Les premiers pas en apiculture ont été sereins grâce au soutien d’un ami qui les a accompagnés pendant plus d’un an. La plantation d’arbres fruitiers sur un terrain adjacent prêté par le voisin, ainsi qu’un environnement naturel sain ont fourni aux abeilles de bonnes conditions de vie ; le rucher s’est agrandi petit à petit pour s’arrêter à dix ruches en raison du temps qu’il faut pour bien s’en occuper. De très bonnes récoltes et le concours du boucher du village leur ont permis de troquer du miel contre de la viande.

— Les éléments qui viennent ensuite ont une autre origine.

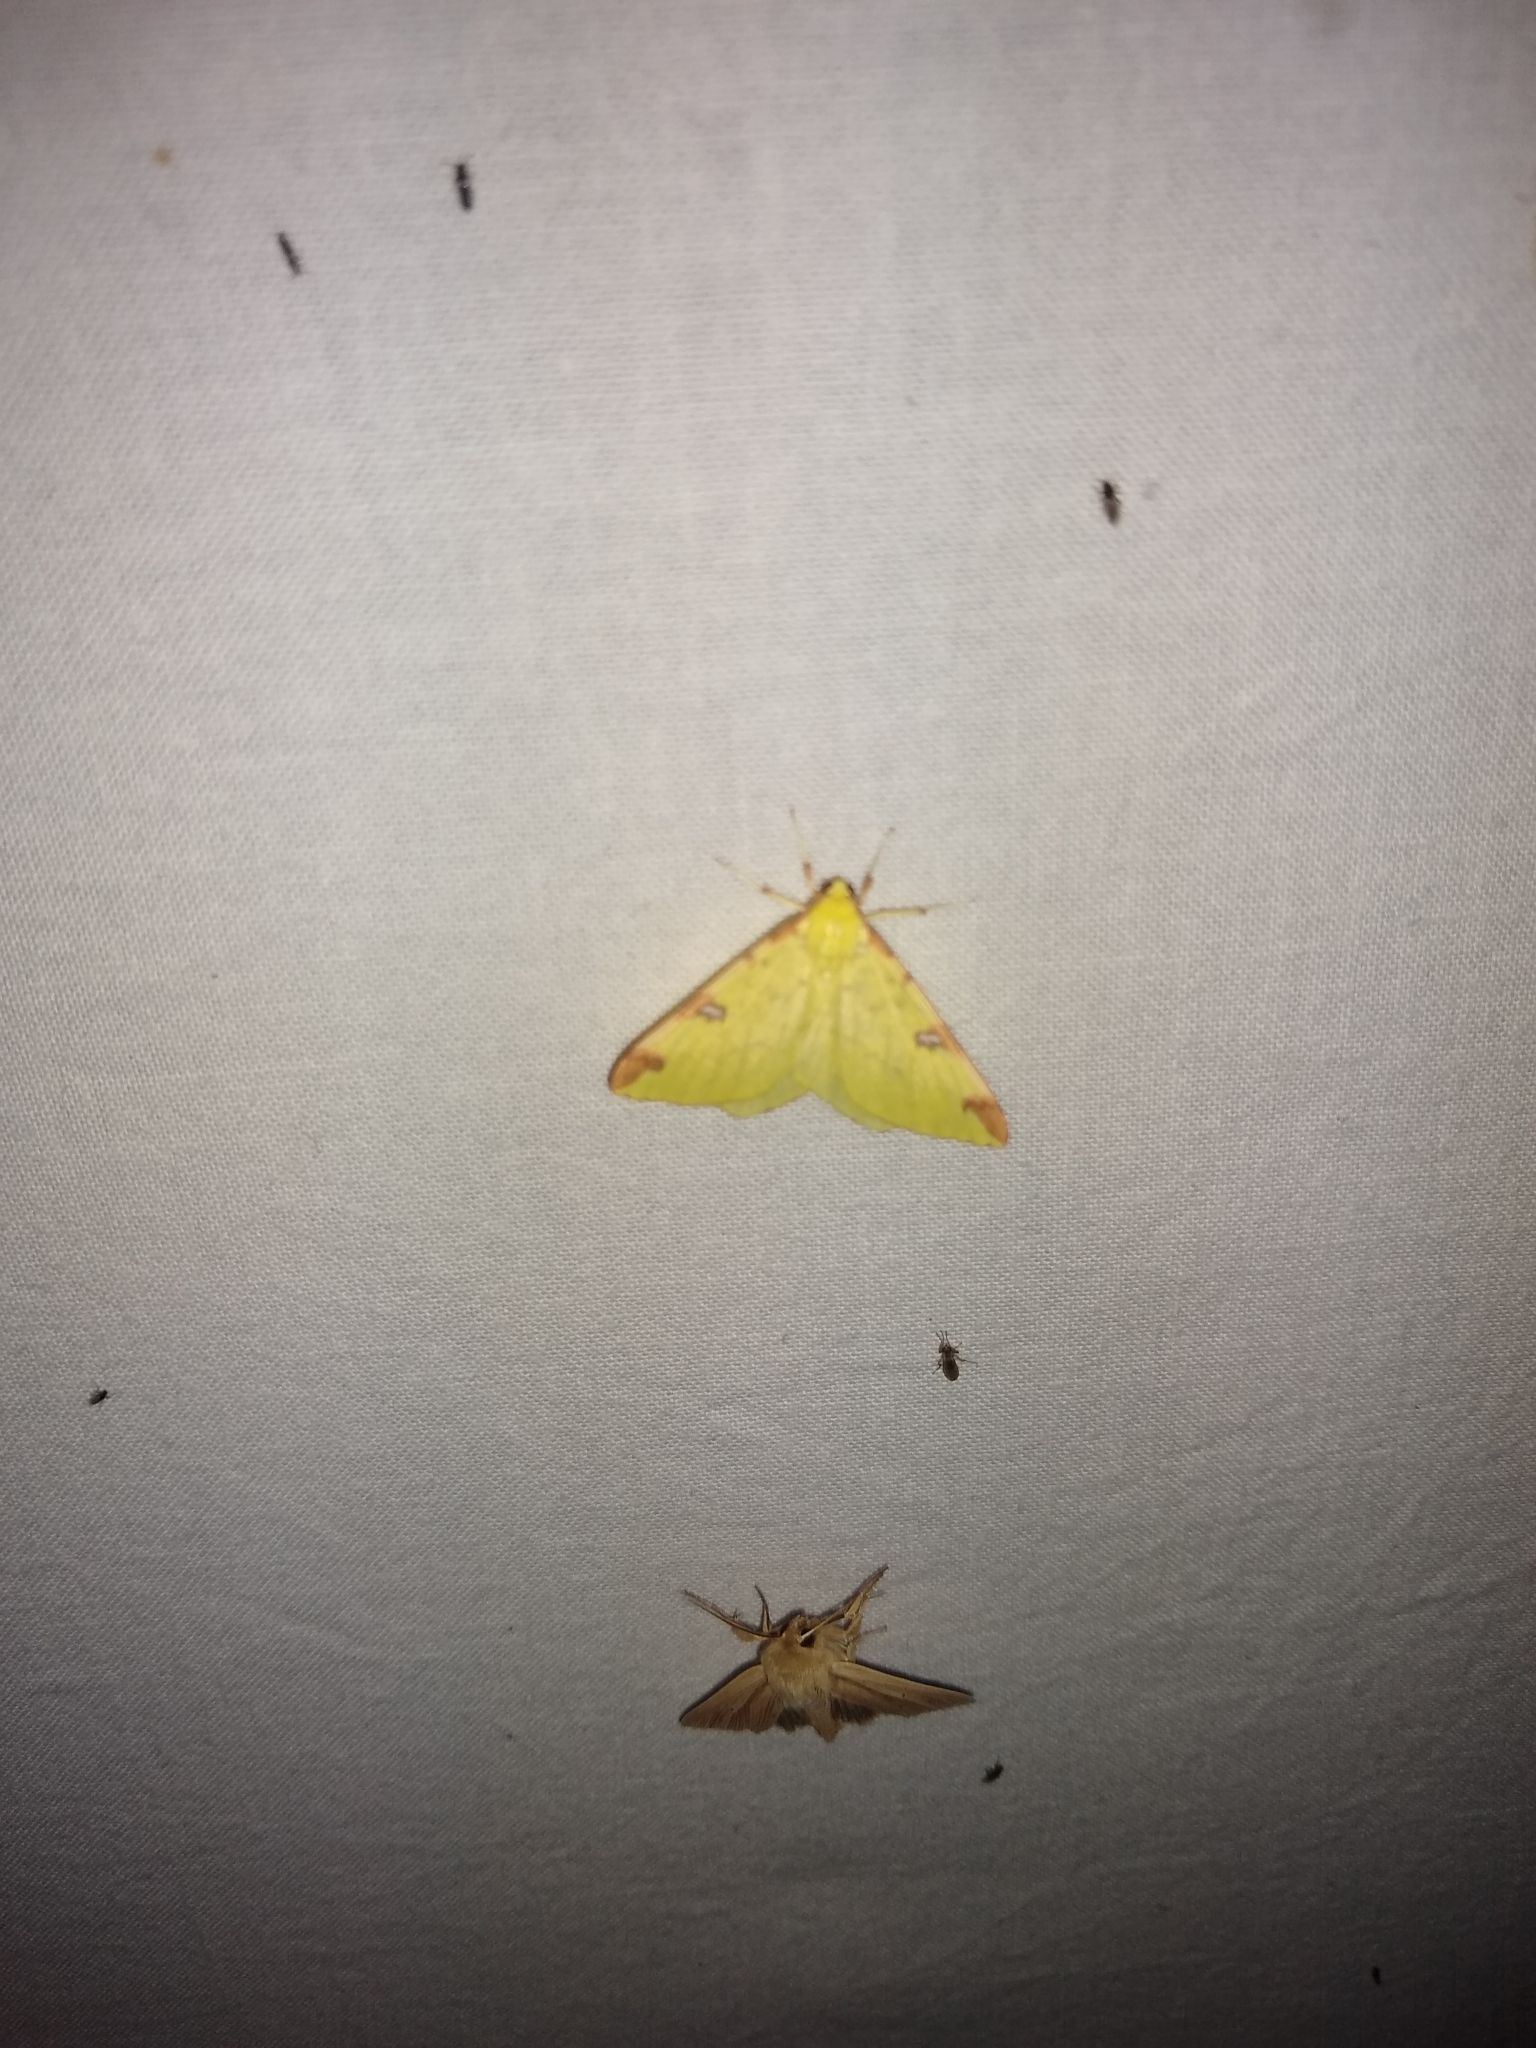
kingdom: Animalia
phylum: Arthropoda
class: Insecta
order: Lepidoptera
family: Geometridae
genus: Opisthograptis
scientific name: Opisthograptis luteolata
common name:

L’apprentissage de cette nouvelle vie à la campagne s’est fait progressivement : à travers des formations en ligne, des vidéos, des conseils d’amis et voisins avisés... et beaucoup d’erreurs au début. Puis, en s’appuyant sur un réseau local d’entraide et une dynamique technologique forte, ils ont pu établir une routine plus confortable. L’investissement dans un forage avec une pompe immergée ainsi que dans une cuisinière à bois haut de gamme sont les dernières étapes choisies pour une plus grande indépendance qui repose sur plusieurs sources d’énergie. En effet, ce fourneau polyvalent dispose d’un grand foyer qui alimente un four et des plaques de cuisson au bois, mais aussi de quatre feux au gaz et d’un four électrique. Il est connecté à un ballon d’eau chaude de 500 L et à un circulateur qui chauffent tous les radiateurs de la maison (150 m2 environ).
Cet ancrage dans une propriété qui tend à l’autonomie a encouragé Samuel et Sabine à s’impliquer davantage dans la vie locale de leur village d’adoption.